Take hafnium. The latest desperately obscure element to get its fifteen minutes of material science fame, it's not something I knew as anything other than a bit player in a Tom Lehrer song. A moment after asking Wikipedia, I knew it was named after the Latin name for Copenhagen, it's usually found with zirconium (which as a metal has half hafnium's density but is otherwise so similar the two are nigh impossible to separate), and it's got an exceptionally high neutron capture cross-section. That means it gets used in nuclear reactors as a moderator, snatching just enough neutrons to keep things burbling along without getting too hot.

Wiki didn't say why it's been chosen for the latest batch of transistors, though. It can be used to make an insulator that's electrically very thin for its physical size – like particularly clear glass that can be made into thick windows without obscuring the view. Hafnium isn't the only material that can do this, but it is very good – it's got the right number of electrons distributed in the right orbitals around the atom to let it be easily influenced by electrical charge. Prevent the electrons from actually flowing by putting the hafnium in an insulating compound, and the atoms will get easily polarised, each passing the influence of the electron charge across to its fellows without the electrons actually flowing. Just as importantly, it forms the right sort of bonds with the other compounds in a transistor to make repeatable, reliable and finely configurable devices. Sign it up, sergeant-major.

But Wiki (is there a decent contraction for Wikipedia?) did say something else. A particular radioactive isomer of hafnium, Hafnium-178m2, is a prime candidate for X-ray induced gamma emisson, Hit it with enough of the right sort of energy, some think, and it'll undergo gamma decay – in other words, go bang like the atomic weapon it's just become.

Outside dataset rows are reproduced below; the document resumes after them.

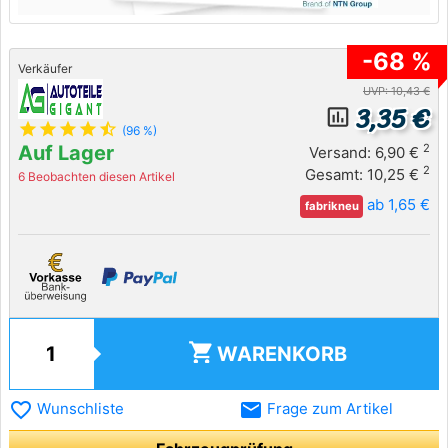
-68 %
Verkäufer
UVP: 10,43 €
3,35 €
insert_chart_outlined
star
star
star
star
star_half
(96 %)
Auf Lager
2
Versand: 6,90 €
2
Gesamt: 10,25 €
6 Beobachten diesen Artikel
ab 1,65 €
fabrikneu
shopping_cart
WARENKORB
favorite_border
email
Wunschliste
Frage zum Artikel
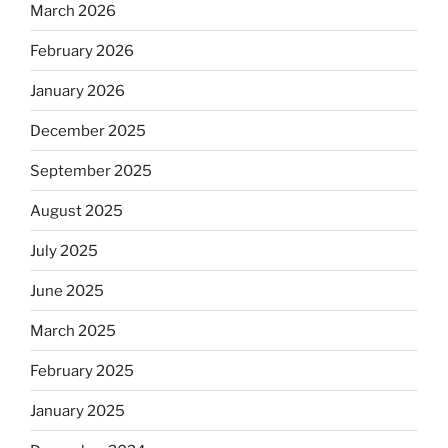
March 2026
February 2026
January 2026
December 2025
September 2025
August 2025
July 2025
June 2025
March 2025
February 2025
January 2025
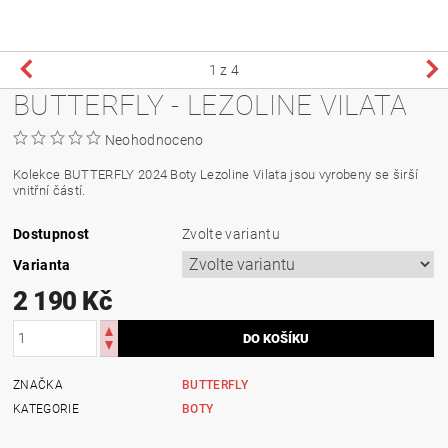
1
z 4
BUTTERFLY - LEZOLINE VILATA
Neohodnoceno
Kolekce BUTTERFLY 2024 Boty Lezoline Vilata jsou vyrobeny se širší
vnitřní částí.
Dostupnost
Zvolte variantu
Varianta
2 190 Kč
ZNAČKA
BUTTERFLY
KATEGORIE
BOTY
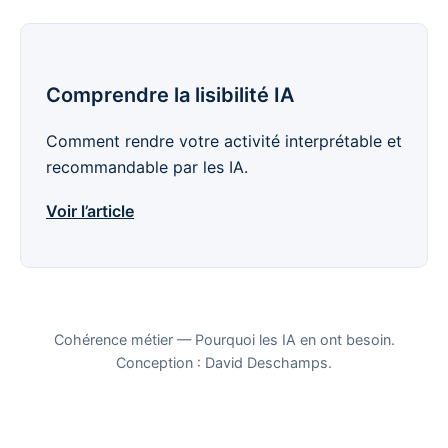
Comprendre la lisibilité IA
Comment rendre votre activité interprétable et
recommandable par les IA.
Voir l’article
Cohérence métier — Pourquoi les IA en ont besoin.
Conception : David Deschamps.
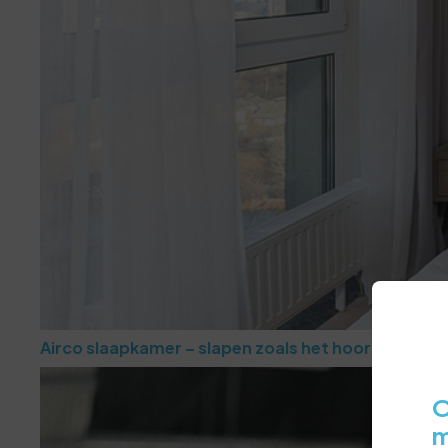
Airco slaapkamer – slapen zoals het hoort
O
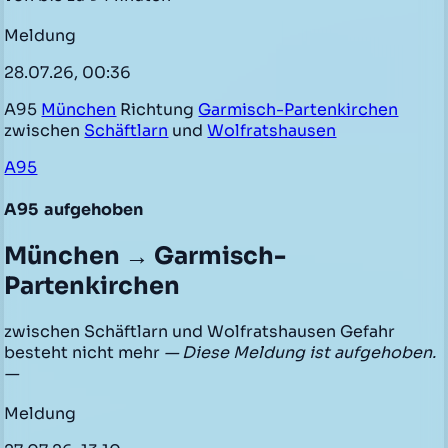
Meldung
28.07.26, 00:36
A95
München
Richtung
Garmisch-Partenkirchen
zwischen
Schäftlarn
und
Wolfratshausen
A95
A95
aufgehoben
München → Garmisch-
Partenkirchen
zwischen Schäftlarn und Wolfratshausen Gefahr
besteht nicht mehr
— Diese Meldung ist aufgehoben.
—
Meldung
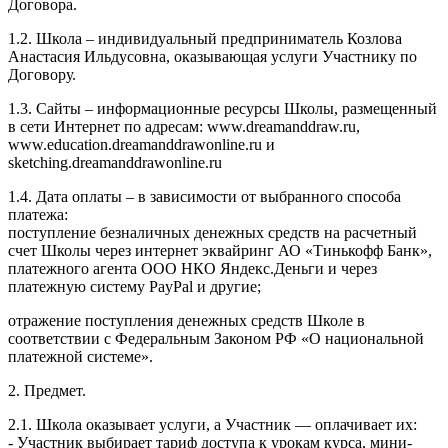
Договора.
1.2. Школа – индивидуальный предприниматель Козлова
Анастасия Ильдусовна, оказывающая услуги Участнику по
Договору.
1.3. Сайты – информационные ресурсы Школы, размещенный
в сети Интернет по адресам: www.dreamanddraw.ru,
www.education.dreamanddrawonline.ru и
sketching.dreamanddrawonline.ru
1.4. Дата оплаты – в зависимости от выбранного способа
платежа:
поступление безналичных денежных средств на расчетный
счет Школы через интернет эквайринг АО «Тинькофф Банк»,
платежного агента ООО НКО Яндекс.Деньги и через
платежную систему PayPal и другие;
отражение поступления денежных средств Школе в
соответствии с Федеральным Законом РФ «О национальной
платежной системе».
2. Предмет.
2.1. Школа оказывает услуги, а Участник — оплачивает их:
- Участник выбирает тариф доступа к урокам курса, мини-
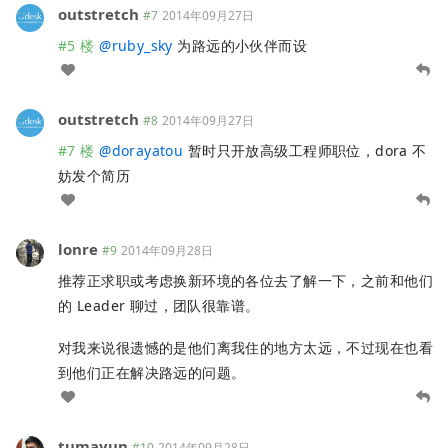
outstretch
#7
2014年09月27日
#5 楼
@
ruby_sky
为路远的小伙伴而设
outstretch
#8
2014年09月27日
#7 楼
@
dorayatou
暂时只开放高级工程师职位，dora 不
妨发个简历
lonre
#9
2014年09月28日
推荐正求职或考虑换新环境的各位去了解一下，之前和他们
的 Leader 聊过，团队很靠谱。
对我来说很遗憾的是他们离我住的地方太远，不过现在也看
到他们正在解决路远的问题。
tumayun
#10
2014年09月28日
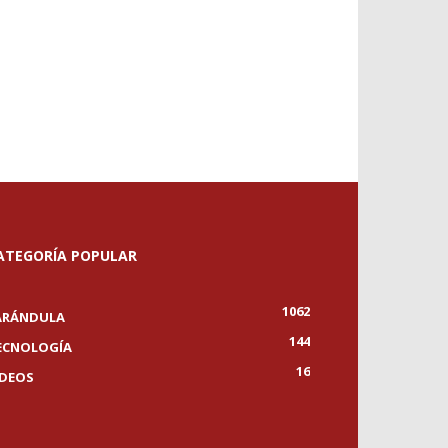
ATEGORÍA POPULAR
1062
ARÁNDULA
144
ECNOLOGÍA
16
IDEOS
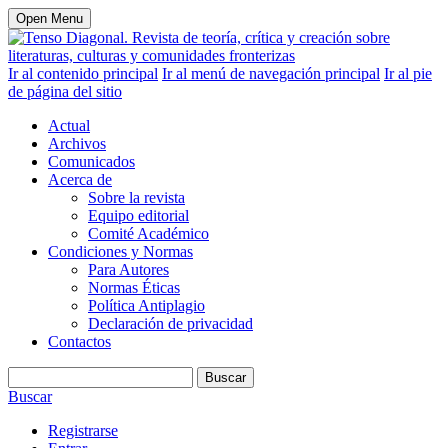
Open Menu
Ir al contenido principal
Ir al menú de navegación principal
Ir al pie
de página del sitio
Actual
Archivos
Comunicados
Acerca de
Sobre la revista
Equipo editorial
Comité Académico
Condiciones y Normas
Para Autores
Normas Éticas
Política Antiplagio
Declaración de privacidad
Contactos
Buscar
Buscar
Registrarse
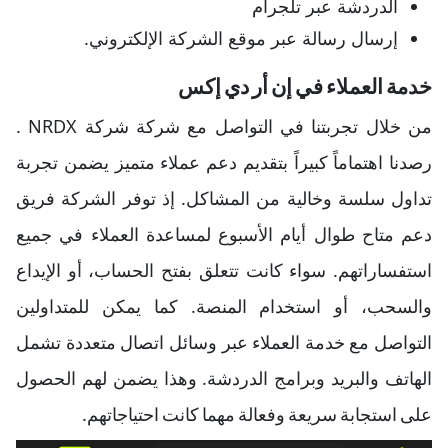
الدردشة عبر تلجرام
إرسال رسالة عبر موقع الشركة الإلكتروني.
خدمة العملاء في إن أر دي إكس
من خلال تجربتنا في التواصل مع شركة شركة NRDX .
رصدنا اهتماماً كبيراً بتقديم دعم عملاء متميز يضمن تجربة
تداول سلسة وخالية من المشاكل. إذ توفر الشركة فريق
دعم متاح طوال أيام الأسبوع لمساعدة العملاء في جميع
استفساراتهم. سواء كانت تتعلق بفتح الحساب، أو الإيداع
والسحب، أو استخدام المنصة. كما يمكن للمتداولين
التواصل مع خدمة العملاء عبر وسائل اتصال متعددة تشمل
الهاتف والبريد وبرامج الدردشة. وهذا يضمن لهم الحصول
على استجابة سريعة وفعالة مهما كانت احتياجاتهم.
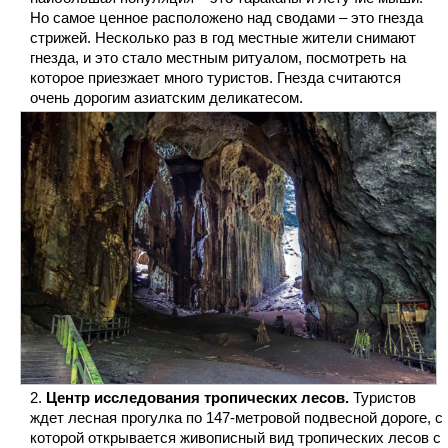
Но самое ценное расположено над сводами – это гнезда
стрижей. Несколько раз в год местные жители снимают
гнезда, и это стало местным ритуалом, посмотреть на
которое приезжает много туристов. Гнезда считаются
очень дорогим азиатским деликатесом.
Центр исследования тропических лесов.
Туристов
ждет лесная прогулка по 147-метровой подвесной дороге, с
которой открывается живописный вид тропических лесов с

Now, induced gamma emission isn't particularly controversial: it's been known for ages that if you slap the right sort of atom around with particles like protons or neutrons, it'll split up with more energy than a celebrity divorce. For people who like making things go bang, though, the idea is somewhat marred by the need to produce high energy particles on the battlefield. You can't lug an accelerator around in a weapon that has to go somewhere else before detonating – and as that's the point of most weapons, particle induced gamma decay has been a non-starter.

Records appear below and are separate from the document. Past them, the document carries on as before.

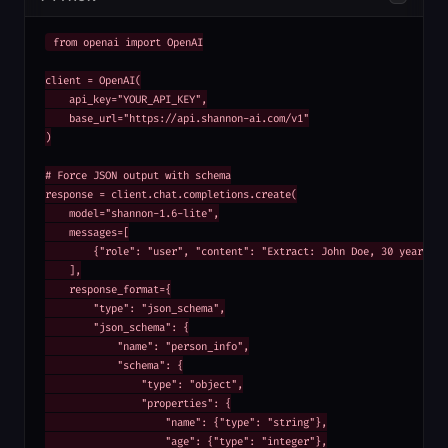
from openai import OpenAI

client = OpenAI(

    api_key="YOUR_API_KEY",

    base_url="https://api.shannon-ai.com/v1"

)

# Force JSON output with schema

response = client.chat.completions.create(

    model="shannon-1.6-lite",

    messages=[

        {"role": "user", "content": "Extract: John Doe, 30 years old
    ],

    response_format={

        "type": "json_schema",

        "json_schema": {

            "name": "person_info",

            "schema": {

                "type": "object",

                "properties": {

                    "name": {"type": "string"},

                    "age": {"type": "integer"},
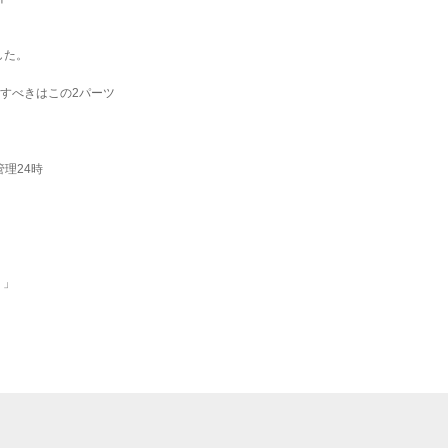
した。
すべきはこの2パーツ
理24時
リ」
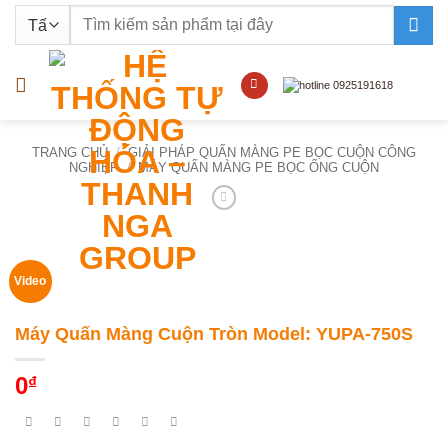
Bỏ
Tìm
qua
kiếm:
nội
dung
TRANG CHỦ
/
GIẢI PHÁP QUẤN MÀNG PE BỌC CUỘN CÔNG
NGHIỆP
/
MÁY QUẤN MÀNG PE BỌC ỐNG CUỘN
Video
Máy Quấn Màng Cuộn Tròn Model: YUPA-750S
0
₫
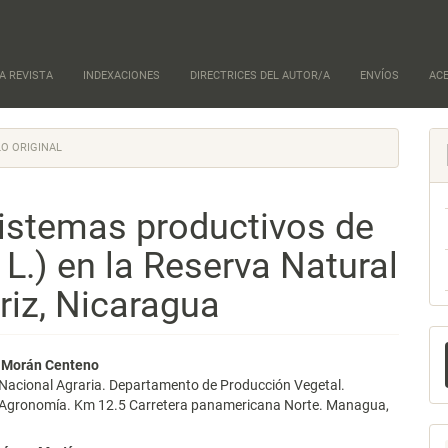
A REVISTA
INDEXACIONES
DIRECTRICES DEL AUTOR/A
ENVÍOS
AC
O ORIGINAL
sistemas productivos de
 L.) en la Reserva Natural
iz, Nicaragua
E
nido
s Morán Centeno
u
 Nacional Agraria. Departamento de Producción Vegetal.
pal
a
 Agronomía. Km 12.5 Carretera panamericana Norte. Managua,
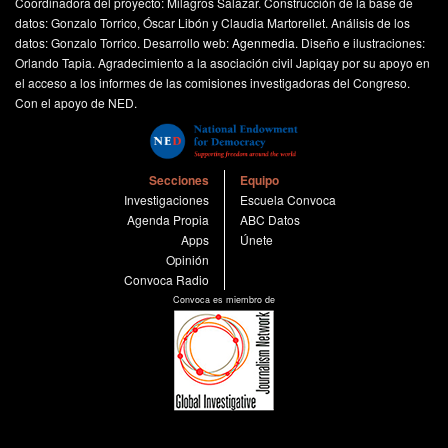
Coordinadora del proyecto: Milagros Salazar. Construcción de la base de
de las zonas de intervención, sustituyéndose en funciones
datos: Gonzalo Torrico, Óscar Libón y Claudia Martorellet. Análisis de los
que correspondían a la Gerente de Gestión Administrativa
datos: Gonzalo Torrico. Desarrollo web:
Agenmedia
. Diseño e ilustraciones:
del PROMUDEH, como al Secretario Técnico de la SETAI;
Orlando Tapia. Agradecimiento a la asociación civil Japiqay por su apoyo en
por permitir que se utilizara indebidamente un caudal
el acceso a los informes de las comisiones investigadoras del Congreso.
público que mantenía una relación funcional por razón de
Con el apoyo de NED.
su cargo, para provecho de tercero”.
Caso: Caso Gastos de Palacio
Imputación:
Peculado Doloso
Secciones
Equipo
Investigaciones
Escuela Convoca
Motivo:
“Por haber utilizado recursos del Estado para
Agenda Propia
ABC Datos
solventar sus gastos de naturaleza personal, en la
Apps
Únete
adquisición de vestuario, calzado, arreglos florales, licores,
Opinión
medicina y comida para animales entre otros; como de
Convoca Radio
prestación de servicios de salón de belleza, transmisión
Convoca es miembro de
satelital y transporte aéreo (pasajes), ascendentes a S/.
783,567.45”.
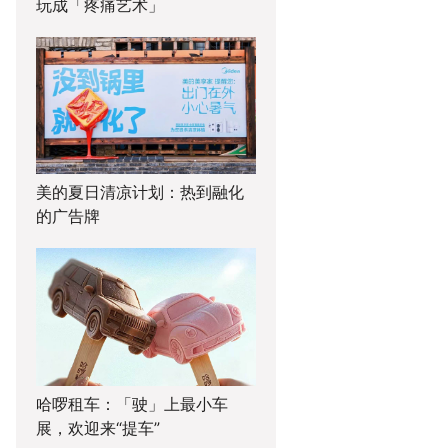
玩成「疼痛艺术」
美的夏日清凉计划：热到融化
的广告牌
哈啰租车：「驶」上最小车
展，欢迎来“提车”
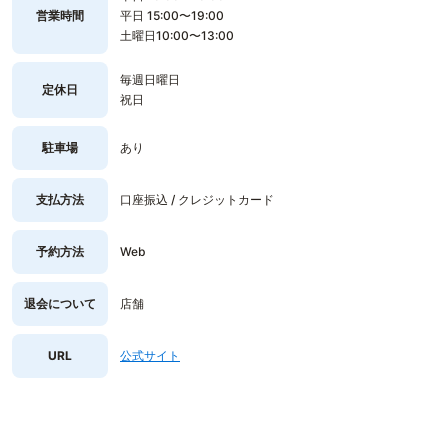
営業時間
平日 15:00〜19:00
土曜日10:00〜13:00
毎週日曜日
定休日
祝日
駐車場
あり
支払方法
口座振込 / クレジットカード
予約方法
Web
退会について
店舗
URL
公式サイト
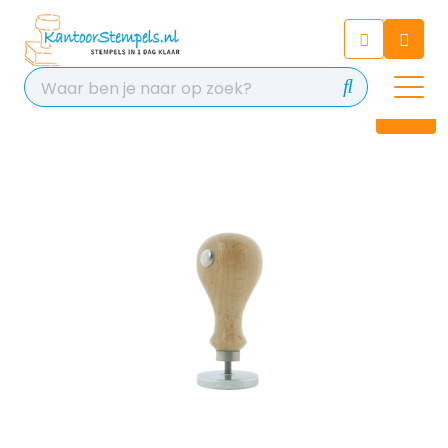
Chatbot
Chat 24/7 met onze chatbot
voor hulp
Contact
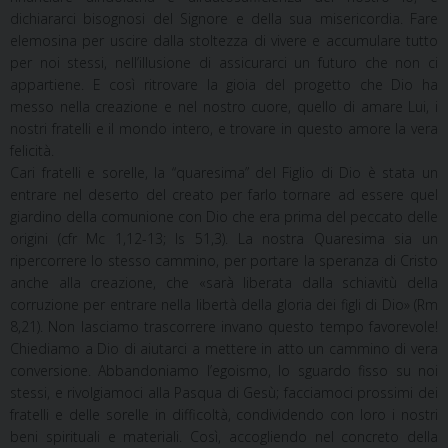
dichiararci bisognosi del Signore e della sua misericordia. Fare
elemosina per uscire dalla stoltezza di vivere e accumulare tutto
per noi stessi, nell’illusione di assicurarci un futuro che non ci
appartiene. E così ritrovare la gioia del progetto che Dio ha
messo nella creazione e nel nostro cuore, quello di amare Lui, i
nostri fratelli e il mondo intero, e trovare in questo amore la vera
felicità.
Cari fratelli e sorelle, la “quaresima” del Figlio di Dio è stata un
entrare nel deserto del creato per farlo tornare ad essere quel
giardino della comunione con Dio che era prima del peccato delle
origini (cfr Mc 1,12-13; Is 51,3). La nostra Quaresima sia un
ripercorrere lo stesso cammino, per portare la speranza di Cristo
anche alla creazione, che «sarà liberata dalla schiavitù della
corruzione per entrare nella libertà della gloria dei figli di Dio» (Rm
8,21). Non lasciamo trascorrere invano questo tempo favorevole!
Chiediamo a Dio di aiutarci a mettere in atto un cammino di vera
conversione. Abbandoniamo l’egoismo, lo sguardo fisso su noi
stessi, e rivolgiamoci alla Pasqua di Gesù; facciamoci prossimi dei
fratelli e delle sorelle in difficoltà, condividendo con loro i nostri
beni spirituali e materiali. Così, accogliendo nel concreto della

X-rays are different. While it's by no means easy to create enough of those in a handy-dandy portable form, it's at least plausible. The result could be a very powerful, very controllable, very small atomic weapon that doesn't have the drawbacks of the traditional sort: it doesn't have to have a critical mass of radioactive material, and it doesn't have to have any moving parts or complex shaped explosives. In terms of ruining your weekend, a gram of Hf-178m2 would be roughly the same as 500 pounds of TNT. If it works.

If it works. I soon found myself wandering through a familiar maze of claim and counter-claim, all clipped from the spiky hedge of military- tinged conspiracy theory. Cold fusion! Cover-ups! Unrepeatable experiments! Battling theories! They're all here.

I don't pretend to know what the truth is here – has research been deliberately stymied by a nervous establishment which doesn't fancy everyone getting their own hafnium bomb? Is the basic physics not right anyway? Is The Truth leaking out anyway? You're welcome to go out and do your own research here – I encourage it – as something to while away the long dark hours of turkey digestion to come.

Meanwhile, enjoy your hafnium-laced chips. Get 'em while they're hot.